Ne yazık ki, değerli araştırmacı İsmail Beşikçi de kısmen buna benzer bir hatalı yaklaşım sergilemektedir. O, “Süryaniler ve Yakındoğu” başlıklı yazısında, önce şu doğru saptamaları yapıyordu:
*”Bugün, Türkiye’de, büyük burjuvazinin zenginliğinin kaynağı Ermeni mallarıdır, Rum mallarıdır. Kürd bölgelerinde, Kürd ağalarının, aşiret reislerinin, Kürd şeyhlerinin zenginliğinin kaynağı Ermeni mallarıdır, Süryani mallarıdır.”

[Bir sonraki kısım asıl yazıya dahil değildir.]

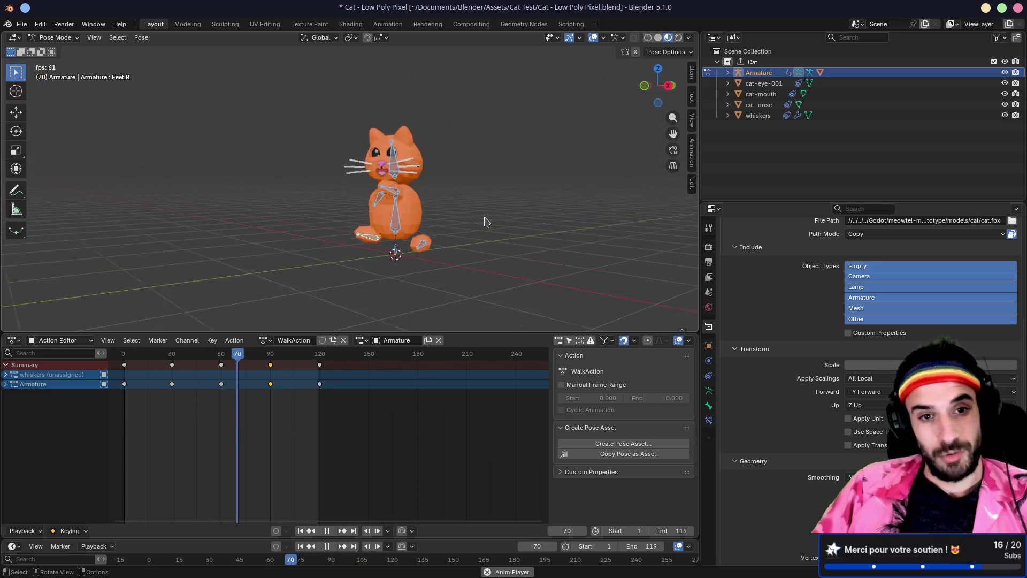
scroll(531, 214, "up", 2)
mouse_move(515, 188)
left_mouse_down()
mouse_move(441, 184)
mouse_move(587, 191)
mouse_move(484, 201)
left_mouse_up()
Step: Stop playback, return to frame 1 and tilt the head bone around its local Y axis
key("space")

*”Karadeniz havalisindeki Rumlar-Pontuslar, Kapadokya’daki, Egedeki, Kilikya’daki Rumlar, Ege adalarına, Yunanistan’a sürgün edilecek. Ermeni nüfus tehcir adı altında uygulanan politikalarla tamamen çürütülecek, yok edilecek. Hıristiyan Süryanilere, Ezidî Kürdlere de aynı tehcir politikası uygulanacak. Kürdler Müslüman oldukları için Türklüğe asimile edilecek. Lazlara, Çerkeslere de aynı asimilasyon politikası uygulanacak. Kızılbaşlar (Alevîler) Müslümanlığa asimile edilecek.”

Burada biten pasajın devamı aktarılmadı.